**JOB:** Please take the lines from the one holding "cucumbers, eggplant, peppers, pumpkins, summer" through the one holding "pick or already" in the data below and copy them exactly.
*** DATA FOR REVIEW Section Begins ***
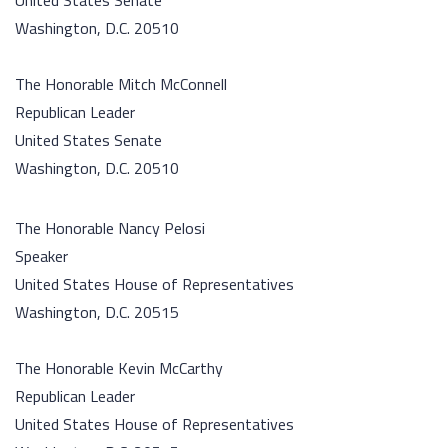
United States Senate
Washington, D.C. 20510
The Honorable Mitch McConnell
Republican Leader
United States Senate
Washington, D.C. 20510
The Honorable Nancy Pelosi
Speaker
United States House of Representatives
Washington, D.C. 20515
The Honorable Kevin McCarthy
Republican Leader
United States House of Representatives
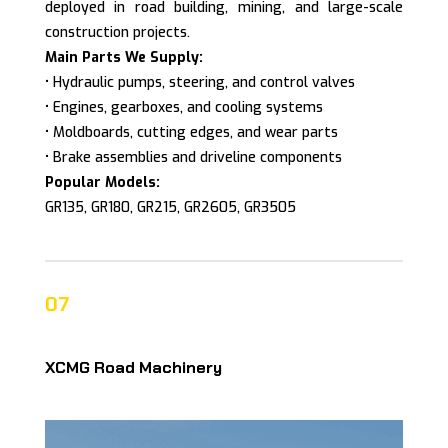
deployed in road building, mining, and large-scale
construction projects.
Main Parts We Supply:
• Hydraulic pumps, steering, and control valves
• Engines, gearboxes, and cooling systems
• Moldboards, cutting edges, and wear parts
• Brake assemblies and driveline components
Popular Models:
GR135, GR180, GR215, GR2605, GR3505
07
XCMG Road Machinery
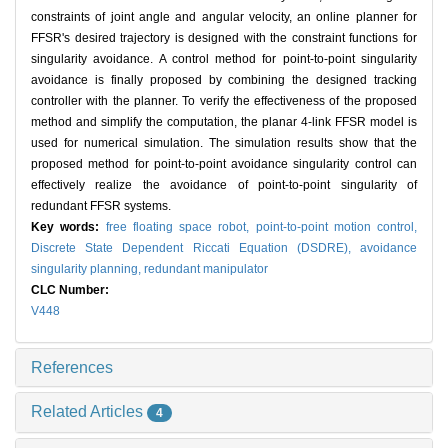
constraints of joint angle and angular velocity, an online planner for
FFSR's desired trajectory is designed with the constraint functions for
singularity avoidance. A control method for point-to-point singularity
avoidance is finally proposed by combining the designed tracking
controller with the planner. To verify the effectiveness of the proposed
method and simplify the computation, the planar 4-link FFSR model is
used for numerical simulation. The simulation results show that the
proposed method for point-to-point avoidance singularity control can
effectively realize the avoidance of point-to-point singularity of
redundant FFSR systems.
Key words:
free floating space robot,
point-to-point motion control,
Discrete State Dependent Riccati Equation (DSDRE),
avoidance
singularity planning,
redundant manipulator
CLC Number:
V448
References
Related Articles
4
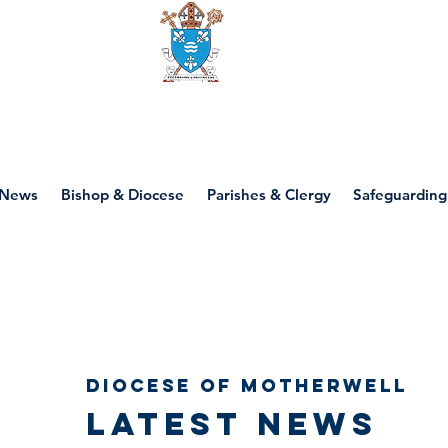
Diocese of motherwell
News
Bishop & Diocese
Parishes & Clergy
Safeguarding
Diocese of Motherwell
Latest news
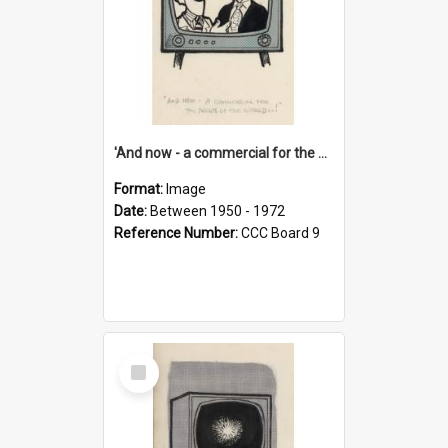
'And now - a commercial for the News of the World..!'
Format:
Image
Date:
Between 1950 - 1972
Reference Number:
CCC Board 9
Select
Item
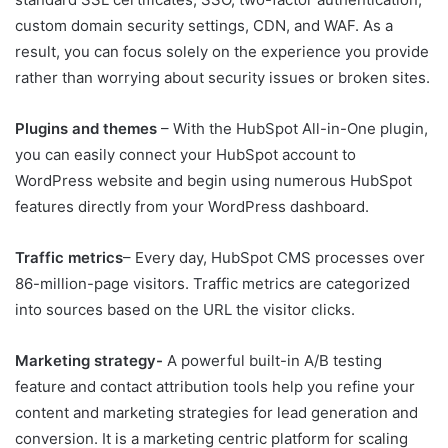
custom domain security settings, CDN, and WAF. As a
result, you can focus solely on the experience you provide
rather than worrying about security issues or broken sites.
Plugins and themes
– With the HubSpot All-in-One plugin,
you can easily connect your HubSpot account to
WordPress website and begin using numerous HubSpot
features directly from your WordPress dashboard.
Traffic metrics
– Every day, HubSpot CMS processes over
86-million-page visitors. Traffic metrics are categorized
into sources based on the URL the visitor clicks.
Marketing strategy-
A powerful built-in A/B testing
feature and contact attribution tools help you refine your
content and marketing strategies for lead generation and
conversion. It is a marketing centric platform for scaling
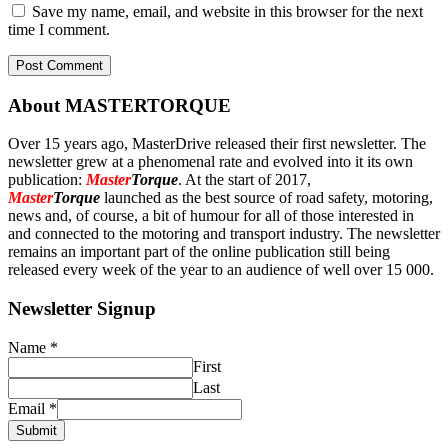
Save my name, email, and website in this browser for the next
time I comment.
About MASTERTORQUE
Over 15 years ago, MasterDrive released their first newsletter. The
newsletter grew at a phenomenal rate and evolved into it its own
publication:
Master
Torque
. At the start of 2017,
Master
Torque
launched as the best source of road safety, motoring,
news and, of course, a bit of humour for all of those interested in
and connected to the motoring and transport industry. The newsletter
remains an important part of the online publication still being
released every week of the year to an audience of well over 15 000.
Newsletter Signup
Name
*
First
Last
Email
*
Submit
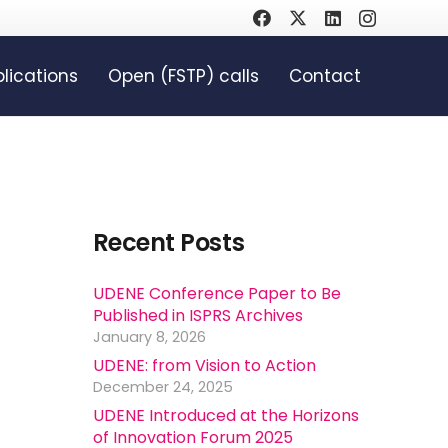
lications
Open (FSTP) calls
Contact
Recent Posts
UDENE Conference Paper to Be
Published in ISPRS Archives
January 8, 2026
UDENE: from Vision to Action
December 24, 2025
UDENE Introduced at the Horizons
of Innovation Forum 2025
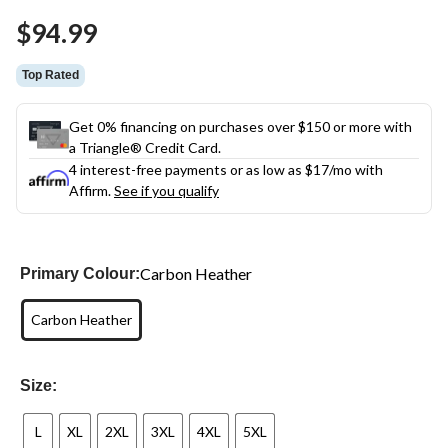
$94.99
Top Rated
Get 0% financing on purchases over $150 or more with
a Triangle® Credit Card.
4 interest-free payments or as low as
$17
/mo with
Affirm.
See if you qualify
Carbon Heather
Primary Colour:
Carbon Heather
Size:
L
XL
2XL
3XL
4XL
5XL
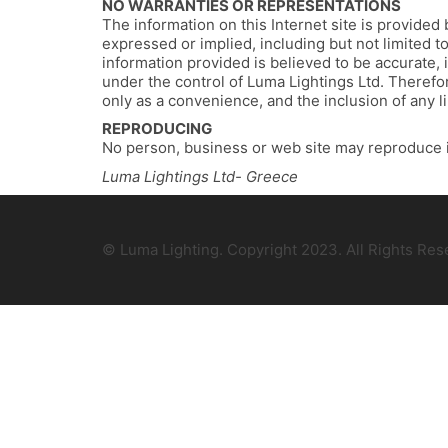
NO WARRANTIES OR REPRESENTATIONS
The information on this Internet site is provided 
expressed or implied, including but not limited t
information provided is believed to be accurate, i
under the control of Luma Lightings Ltd. Therefore
only as a convenience, and the inclusion of any l
REPRODUCING
No person, business or web site may reproduce 
Luma Lightings Ltd- Greece
© Luma Lighting. Copyright 2023. All Rights Re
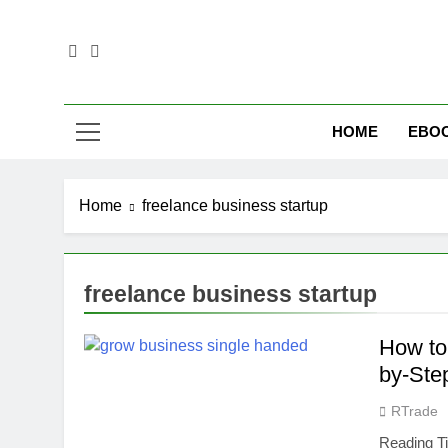
Skip
to
content
Empower Yo
HOME
EBO
Home
freelance business startup
freelance business startup
How to
by-Ste
RTrade
Reading T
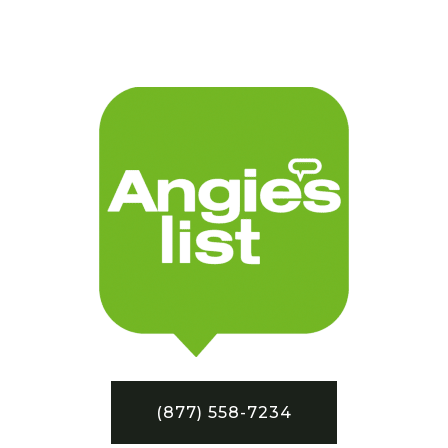
(877) 558-7234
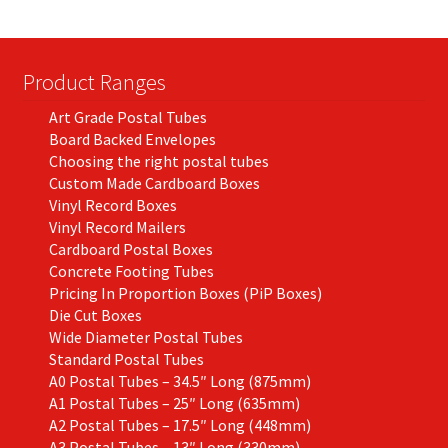
Product Ranges
Art Grade Postal Tubes
Board Backed Envelopes
Choosing the right postal tubes
Custom Made Cardboard Boxes
Vinyl Record Boxes
Vinyl Record Mailers
Cardboard Postal Boxes
Concrete Footing Tubes
Pricing In Proportion Boxes (PiP Boxes)
Die Cut Boxes
Wide Diameter Postal Tubes
Standard Postal Tubes
A0 Postal Tubes – 34.5″ Long (875mm)
A1 Postal Tubes – 25″ Long (635mm)
A2 Postal Tubes – 17.5″ Long (448mm)
A3 Postal Tubes – 13″ Long (330mm)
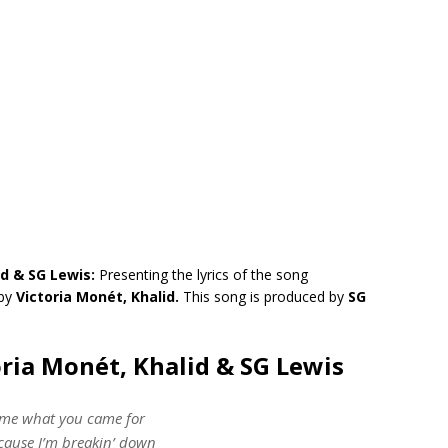
id & SG Lewis:
Presenting the lyrics of the song
by
Victoria Monét, Khalid.
This song is produced by
SG
oria Monét, Khalid & SG Lewis
 me what you came for
’cause I’m breakin’ down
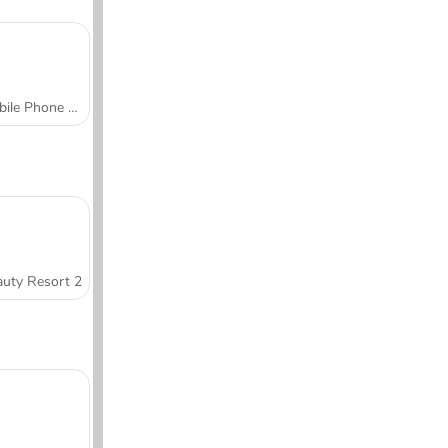
Mobile Phone Case Design & DIY
uty Resort 2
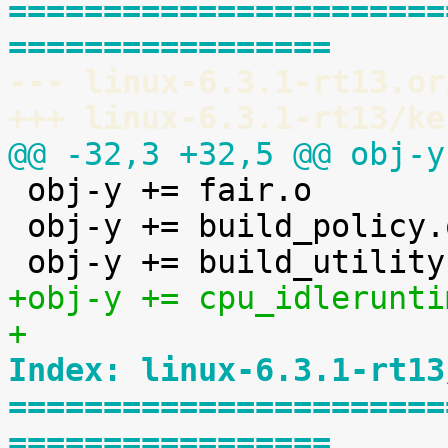
=======================
=================
--- linux-6.3.1-rt13.or
+++ linux-6.3.1-rt13/ke
@@ -32,3 +32,5 @@ obj-y

 obj-y += fair.o

 obj-y += build_policy.o

+obj-y += cpu_idlerunti
+
Index: linux-6.3.1-rt13
=======================
=================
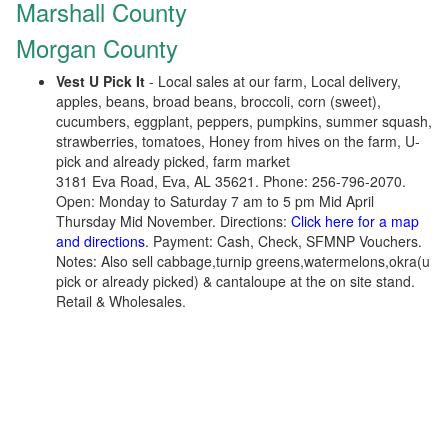
Marshall County
Morgan County
Vest U Pick It
- Local sales at our farm, Local delivery,
apples, beans, broad beans, broccoli, corn (sweet),
cucumbers, eggplant, peppers, pumpkins, summer squash,
strawberries, tomatoes, Honey from hives on the farm, U-
pick and already picked, farm market
3181 Eva Road, Eva, AL 35621. Phone: 256-796-2070.
Open: Monday to Saturday 7 am to 5 pm Mid April
Thursday Mid November. Directions:
Click here for a map
and directions
. Payment: Cash, Check, SFMNP Vouchers.
Notes: Also sell cabbage,turnip greens,watermelons,okra(u
pick or already picked) & cantaloupe at the on site stand.
Retail & Wholesales.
*** DATA FOR REVIEW Section Ends ***
**YOUR RESPONSE:**
cucumbers, eggplant, peppers, pumpkins, summer squash,
strawberries, tomatoes, Honey from hives on the farm, U-
pick and already picked, farm market
3181 Eva Road, Eva, AL 35621. Phone: 256-796-2070.
Open: Monday to Saturday 7 am to 5 pm Mid April
Thursday Mid November. Directions:
Click here for a map
and directions
. Payment: Cash, Check, SFMNP Vouchers.
Notes: Also sell cabbage,turnip greens,watermelons,okra(u
pick or already picked) & cantaloupe at the on site stand.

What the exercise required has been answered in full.